I Nearly Found Nirvana In The Cloud

So it's been a week of semi-fruitful searching for lots of people. In China there's a team setting out on a million-pound expedition in the mountains and forests of Hubei province to find the Yeren or Yeti that's supposedly been sighted hundreds of times. In Geneva, scientists have revealed that they've probably found the Higgs boson particle they've been searching for over the last fifty years. Meanwhile, as I mentioned last week, I've been seeking a way to rid myself of the cost and hassle of maintaining my own web servers.

The Geneva team reckons there's only a one in 1.7 million chance that what they've found is not the so called "God particle" but they need to examine it in more detail to be absolutely sure. I just hope that the level of probability for the expedition team in China will be more binary in nature. I guess that being faced with a huge black hairy creature that's half man and half gorilla (and which hopefully, unlike the Higgs boson, exists for more than a fraction of a second) will prompt either a definite "yes it exists" or an "it was just a big bear" response.

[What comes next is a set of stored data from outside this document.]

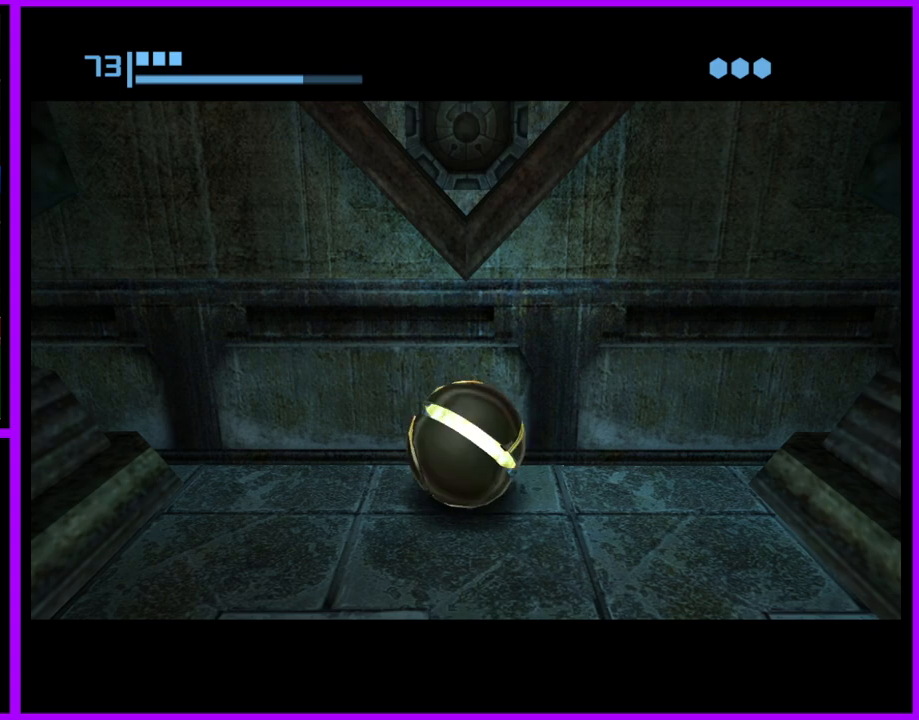
{"buttons": [], "left_stick": "left", "right_stick": "center", "events": []}
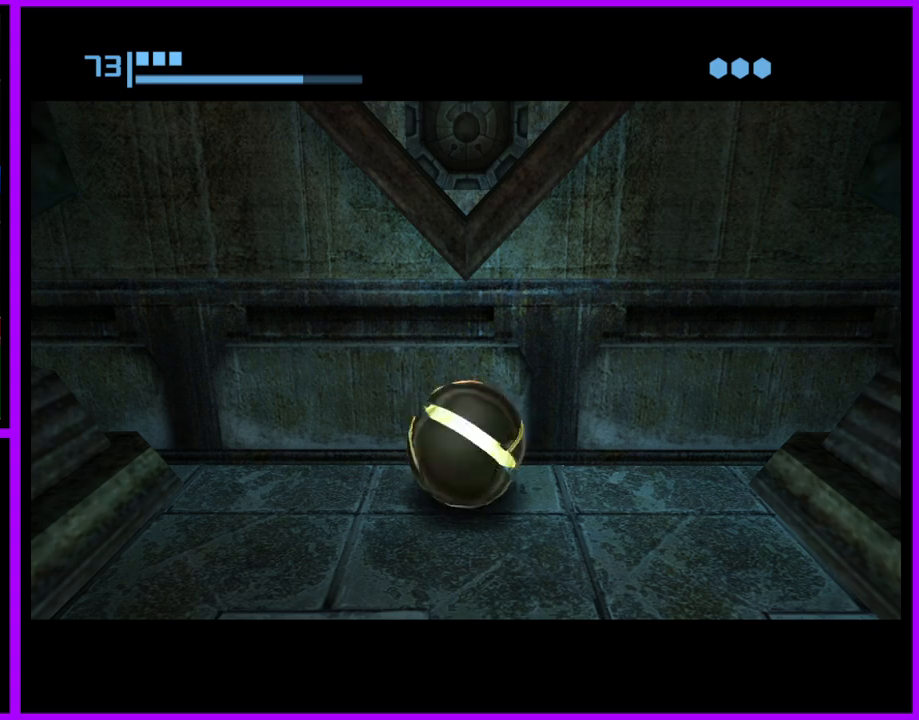
{"buttons": [], "left_stick": "left", "right_stick": "center", "events": []}
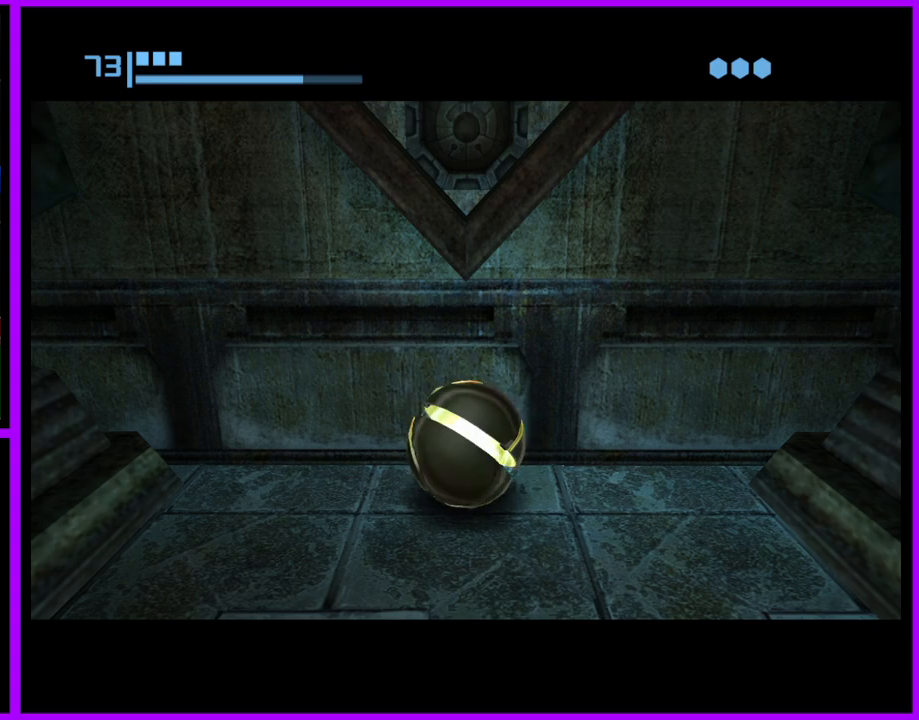
{"buttons": [], "left_stick": "left", "right_stick": "center", "events": []}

Meanwhile, my own search for Windows Azure-based heaven has been only partially successful so far. A couple of days playing with Windows Azure technology have demonstrated that everything they say about it is pretty much true. It's easy, quick, and mostly works really well. But unfortunately, having overcome almost all of the issues I originally envisaged, I fell at the last fence.

The plan was to move five community-style websites to Windows Azure Web Sites, with all the data in a Windows Azure SQL Database server. Two of the sites consist of mainly static HTML pages, and these were easy to open in Web Matrix 2 and upload to a new Windows Azure Web Site using the Web Deploy feature in Web Matrix. They just worked. A third site is HTML, but the static pages and graph images are re-generated once an hour by my Cumulus weather station software. However, Cumulus can automatically deploy these generated resources using FTP, and it worked fine with the FTP publishing settings you can obtain from the Windows Azure Management Portal for your site.

The likely problem sites were the other two that use ASP.NET and data that is currently stored in SQL Server. Both use ASP.NET authentication, so I needed to create an ASPNETDB database in my Windows Azure SQL Database server and two other databases as well. However, my web server runs SQL Server 2005 and I couldn't get Management Studio to connect to my cloud database server. In the end I resorted to opening the databases in the Server Explorer window in Visual Web Developer and creating scripts to build the databases and populate them with the data from the existing tables. Then I could create the new databases in the Windows Azure SQL Database management portal and execute the script in the Query page. I had to do some modification to the script (such as removing the FILLFACTOR attributes for tables) but it was generally easy for the ASPNETDB and another small database.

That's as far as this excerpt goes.